With that said, Mitchell said he is happy as coach at Kentucky and that he wishes the best for MSU in its search. He admits MSU is a “huge” challenge, but he cautions that no team is guaranteed success and hard work is an equalizer that can help any program transform itself, much like Kentucky has developed into an upper-echelon SEC power. That is the mind-set he said the next coach at MSU has to have and has to sell to his players and to the next classes of Lady Bulldogs.

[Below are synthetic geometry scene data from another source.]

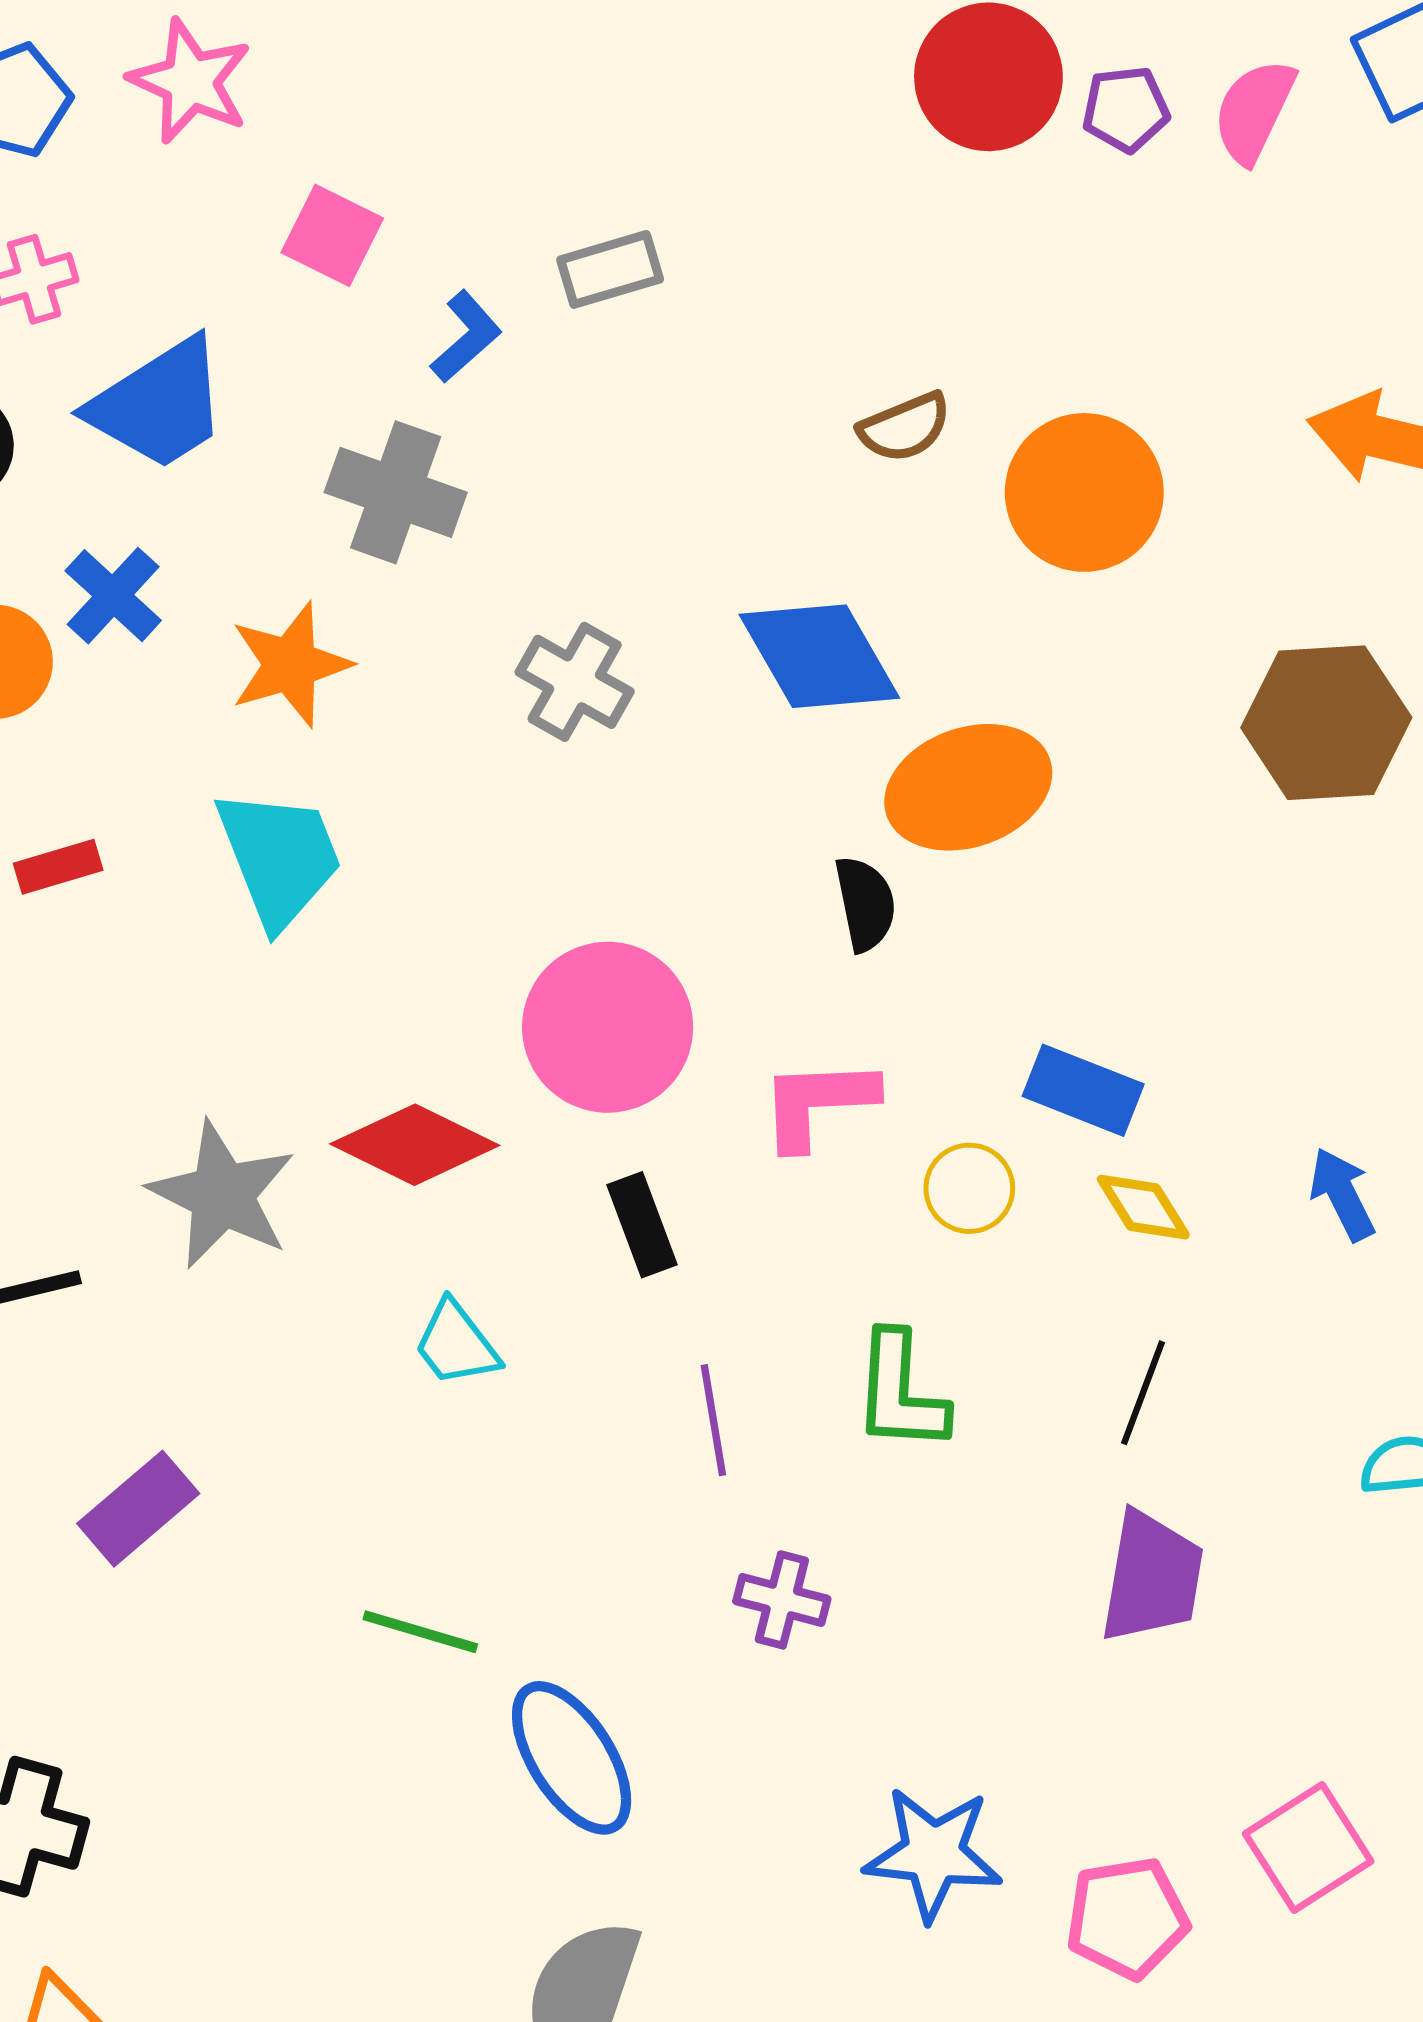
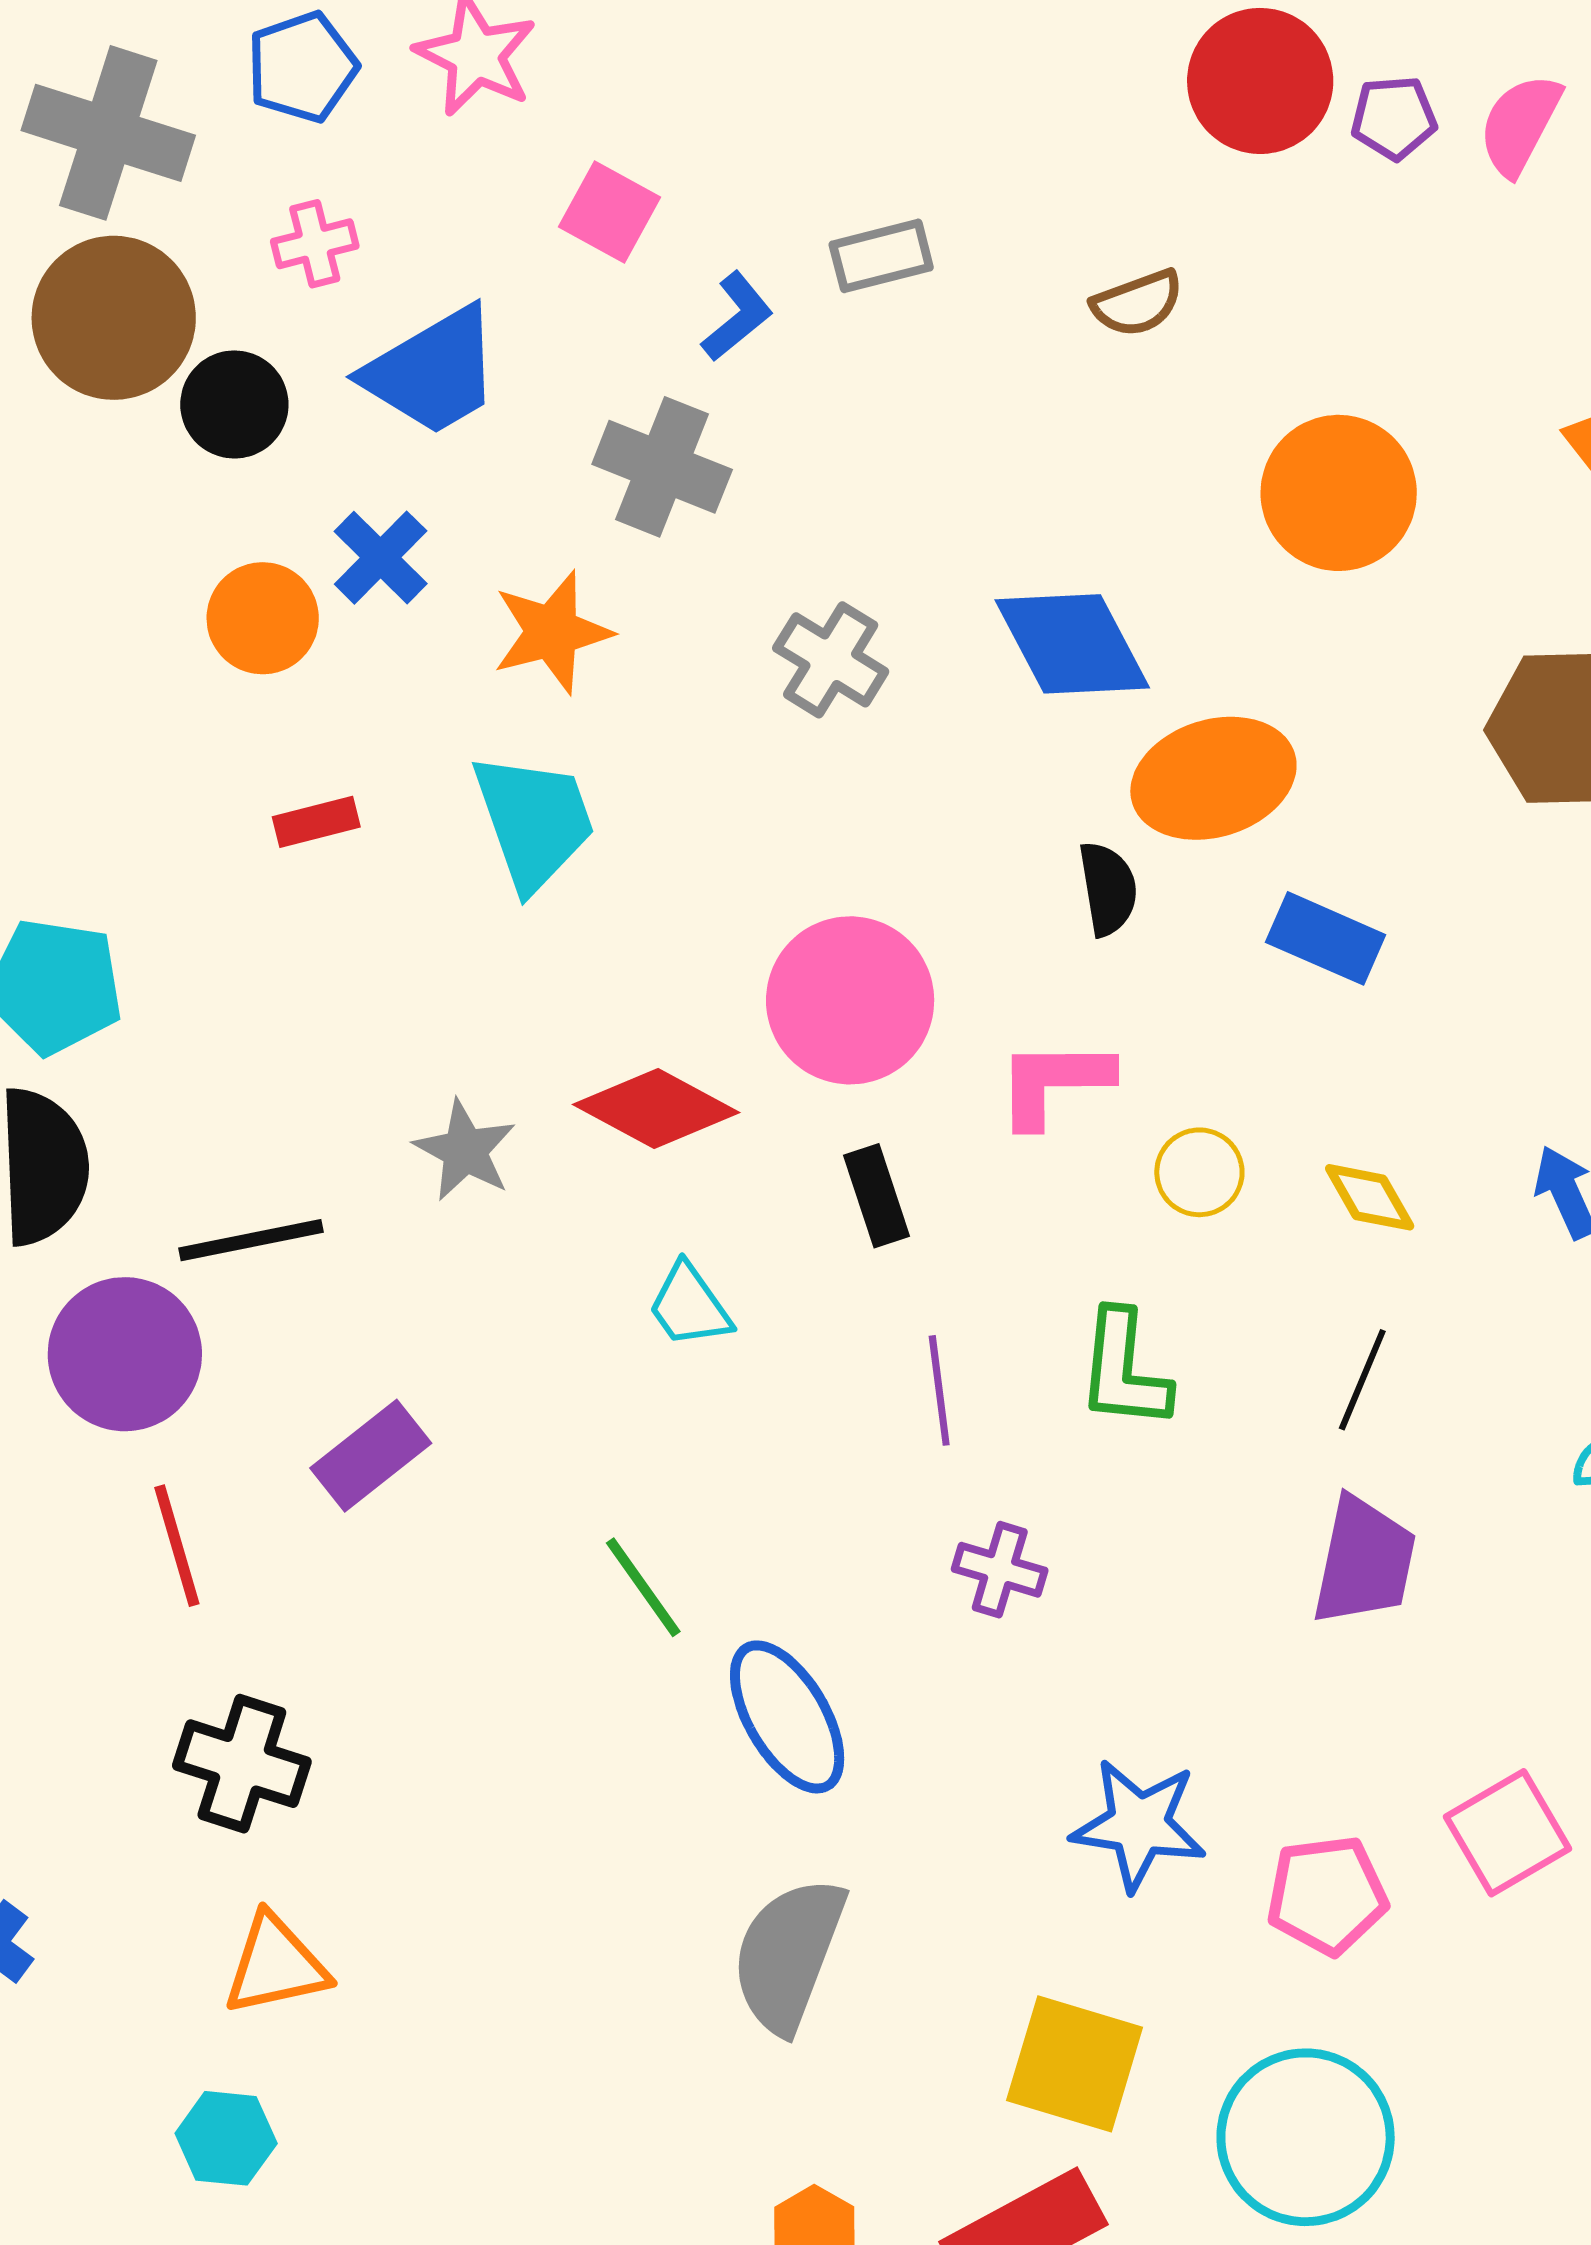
brown semicircle: (905, 427) -> (1137, 303), moved
blue rectangle: (1083, 1090) -> (1326, 938), moved
gray star: (222, 1195) -> (465, 1150), size x0.7
green line: (420, 1632) -> (643, 1587), turned 36

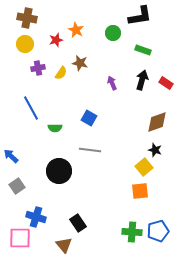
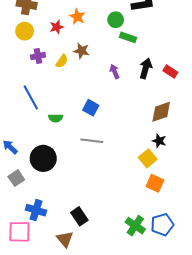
green rectangle: (143, 50) -> (128, 37), moved
black circle: (59, 171) -> (43, 158), moved
orange square: (140, 191) -> (155, 183), moved, turned 30
green cross: (132, 232) -> (135, 226), turned 30

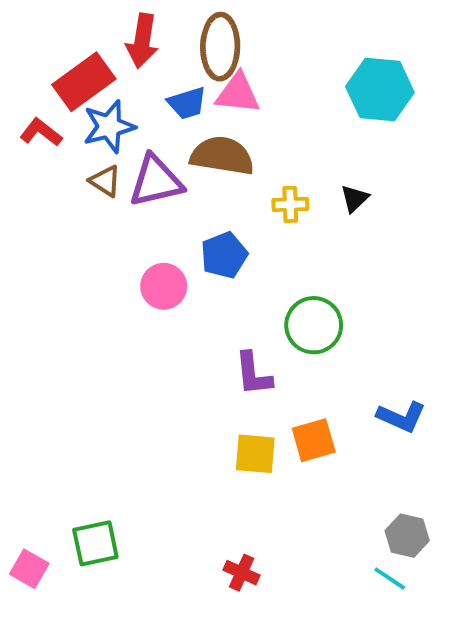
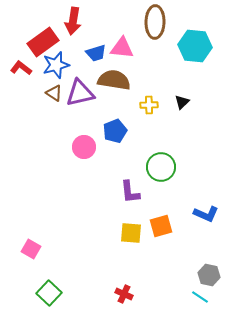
brown ellipse: (220, 47) -> (155, 22), moved
green square: (95, 543) -> (49, 293), moved, turned -35
pink square: (29, 569) -> (31, 249), moved

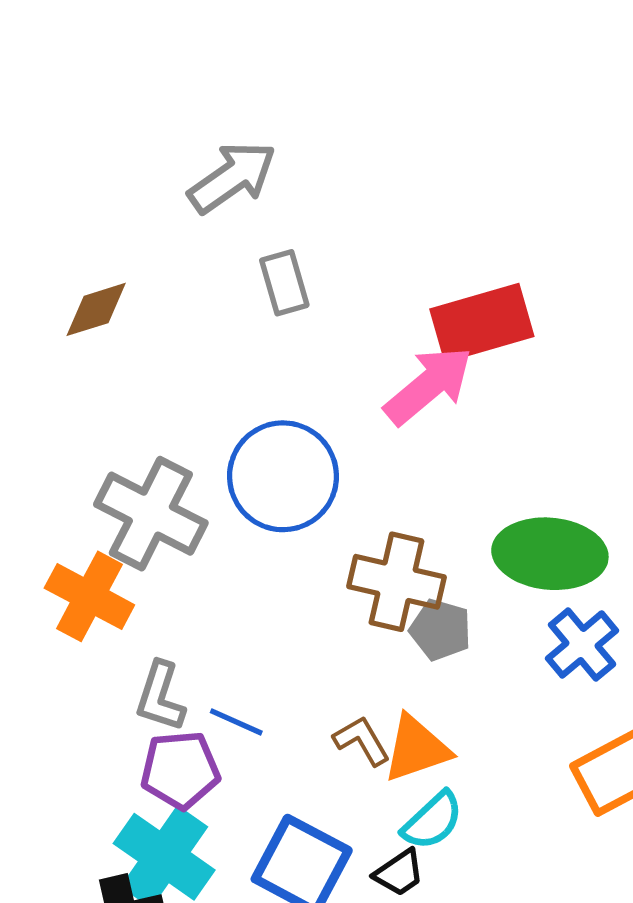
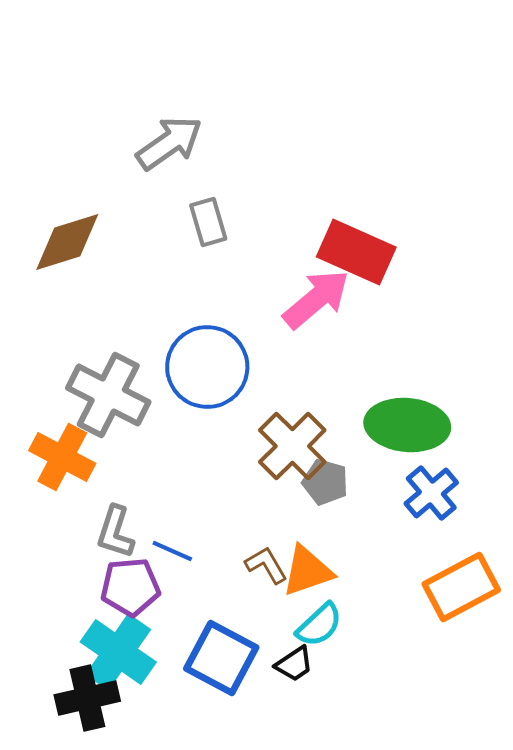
brown diamond: (96, 309) -> (67, 242), size x1.4
red rectangle: (482, 323) -> (356, 252), turned 40
brown cross: (396, 582) -> (292, 446), turned 32

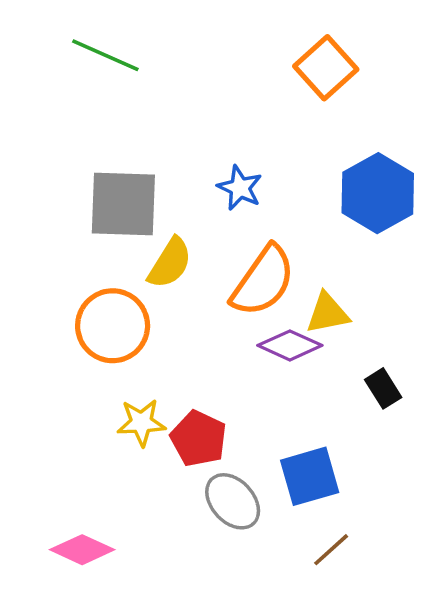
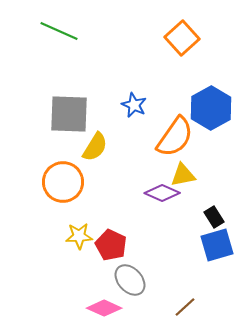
orange semicircle: (263, 281) -> (175, 137), moved
blue square: (310, 476) -> (217, 245), moved
pink diamond: (82, 550) -> (104, 308), moved

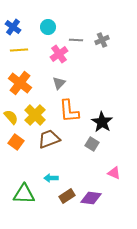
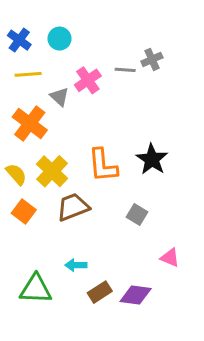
cyan circle: (48, 27) -> (60, 39), moved
gray line: (76, 40) -> (125, 70), moved
gray triangle: (59, 83) -> (60, 97), moved, turned -32
black star: (102, 122) -> (152, 159), moved

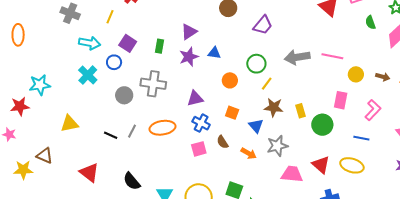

“This is best job I can have. That’s the mentality you have at Georgia, at Mississippi State, at Auburn, or at Tennessee,” Mitchell said. “When you start comparing this job to that job and this job is better than that job, or this town is better that that town, that is the wrong mentality. Don’t waste one second thinking about things like that.
“Starkville, Miss., is one of the greatest places I have been to. I have had some of the most wonderful memories on that campus, so you can’t tell me it is a bad place or it is a tougher place to be than anywhere else. It is a tough job because it is in the SEC, but it also is a great opportunity for somebody.”
Adam Minichino is the former Sports Editor for The Commercial Dispatch.